= Problem description =
Please pick up the blog post about transferring an expired domain name where it stops, and carry it forward.

= Passage shown =
++++
Domains for dummies: Can I transfer an expired domain name?


I’m lazy. First, I registered ethanconley.com at GoDaddy.com many moons ago, without making any attempt to shop around. For shame! Second, I let that domain expire last week. I’d love to transfer it to The Best Domain Registrar EVAR, aka name.com*, but I’m not entirely sure how domain transfers work, especially when a domain has already expired. But let’s try transferring the domain and see what happens.

*AKA my employer

 Attempt No. 1: Fast Domain Transfer from GoDaddy.com

First, I’ll try name.com’s Fast Domain Transfer tool, which streamlines the process of transferring a domain from GoDaddy.

GoDaddyFastTransfer

I’ll just fill in my GoDaddy login information, click the pretty blue button, and be all set …

FailedGoDaddy

… or not. I get a message telling me there are no eligible domains in my GoDaddy account. I’m guessing the domain’s expired status has something to do with this.
++++
= Supplied information =
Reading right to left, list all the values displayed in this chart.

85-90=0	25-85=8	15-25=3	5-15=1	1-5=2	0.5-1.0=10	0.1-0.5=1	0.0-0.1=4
++++
= Output of the exercise =
Attempt No. 2: Domain Transfer Tool

OK, so now I’ll give the standard domain transfer tool a shot. Looks like I’ll need to get a domain authorization code from GoDaddy, which is described here. After a few minutes of navigating GoDaddy’s less-than-ideal account management system, I submit a request to receive the code via email.

DomainTransfer

I plug that code into the transfer tool, and the results say …DomainTransferFailed

… that I’d better ask for help from someone who’s a little more knowledgeable than me.

Support to the rescue!

I sent this email to support@name.com:

1stEmail

After asking the support team to respond as if I were a new customer and pretend that I wasn’t sitting at a desk 10 feet away, I received a response in less than two hours:

SupportResponse

I think I’m learning a lesson here: Don’t be lazy and let your domains expire if you intend to move them to a new registrar. I navigated to GoDaddy’s support page and created the following ticket:

GoDaddySupport   Looks like I might have a little bit of waiting to do. Let’s see what happens next.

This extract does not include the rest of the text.